## Task
Everything from the line containing "4. Disposition of" through the final line of the material is to be restated word for word, and only that.
☆ ☆ ☆
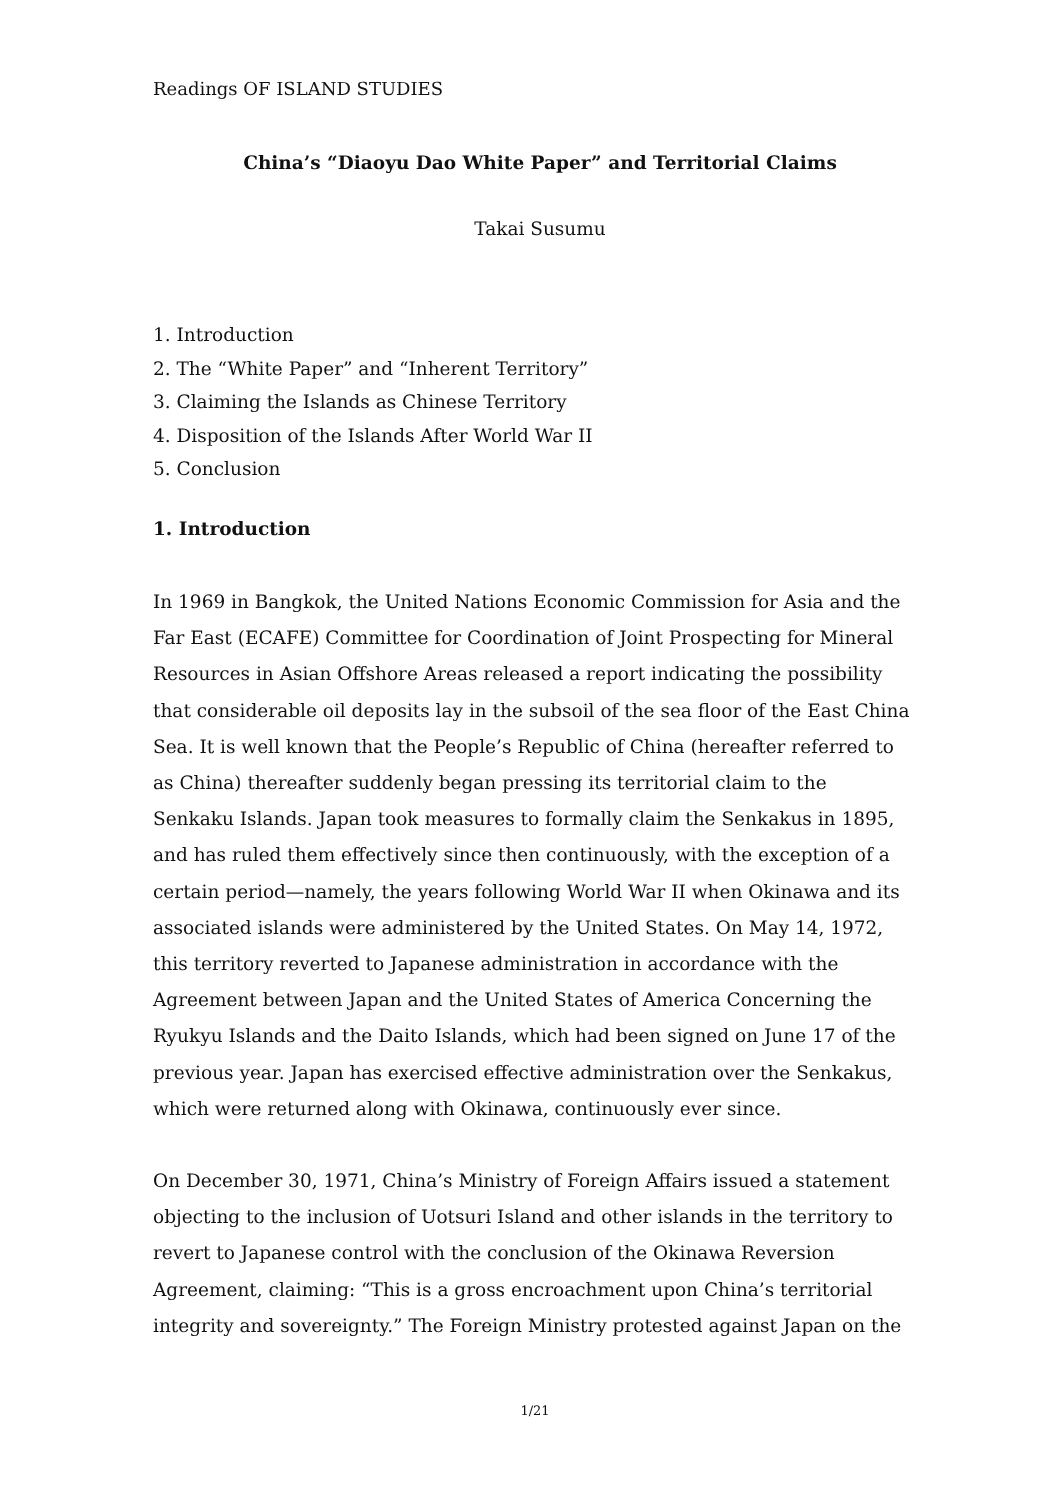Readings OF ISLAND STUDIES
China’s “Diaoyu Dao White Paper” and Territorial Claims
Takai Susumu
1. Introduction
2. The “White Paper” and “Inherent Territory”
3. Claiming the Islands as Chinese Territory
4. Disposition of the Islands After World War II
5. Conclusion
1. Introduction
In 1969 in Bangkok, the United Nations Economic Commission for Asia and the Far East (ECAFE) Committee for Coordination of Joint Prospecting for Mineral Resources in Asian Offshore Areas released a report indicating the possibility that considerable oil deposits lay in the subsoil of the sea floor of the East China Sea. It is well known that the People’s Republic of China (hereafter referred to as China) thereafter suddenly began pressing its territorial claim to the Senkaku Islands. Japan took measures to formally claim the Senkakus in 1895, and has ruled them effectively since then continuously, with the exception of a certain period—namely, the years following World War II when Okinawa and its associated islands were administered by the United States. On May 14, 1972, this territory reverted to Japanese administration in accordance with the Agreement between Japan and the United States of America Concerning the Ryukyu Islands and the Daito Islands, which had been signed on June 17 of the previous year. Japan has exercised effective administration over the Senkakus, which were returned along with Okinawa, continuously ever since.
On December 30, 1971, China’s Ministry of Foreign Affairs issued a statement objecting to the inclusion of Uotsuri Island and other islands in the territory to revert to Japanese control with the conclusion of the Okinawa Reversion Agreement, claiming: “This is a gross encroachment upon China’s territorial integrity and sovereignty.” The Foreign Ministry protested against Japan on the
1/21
☆ ☆ ☆
## Answer
4. Disposition of the Islands After World War II
5. Conclusion
1. Introduction
In 1969 in Bangkok, the United Nations Economic Commission for Asia and the Far East (ECAFE) Committee for Coordination of Joint Prospecting for Mineral Resources in Asian Offshore Areas released a report indicating the possibility that considerable oil deposits lay in the subsoil of the sea floor of the East China Sea. It is well known that the People’s Republic of China (hereafter referred to as China) thereafter suddenly began pressing its territorial claim to the Senkaku Islands. Japan took measures to formally claim the Senkakus in 1895, and has ruled them effectively since then continuously, with the exception of a certain period—namely, the years following World War II when Okinawa and its associated islands were administered by the United States. On May 14, 1972, this territory reverted to Japanese administration in accordance with the Agreement between Japan and the United States of America Concerning the Ryukyu Islands and the Daito Islands, which had been signed on June 17 of the previous year. Japan has exercised effective administration over the Senkakus, which were returned along with Okinawa, continuously ever since.
On December 30, 1971, China’s Ministry of Foreign Affairs issued a statement objecting to the inclusion of Uotsuri Island and other islands in the territory to revert to Japanese control with the conclusion of the Okinawa Reversion Agreement, claiming: “This is a gross encroachment upon China’s territorial integrity and sovereignty.” The Foreign Ministry protested against Japan on the
1/21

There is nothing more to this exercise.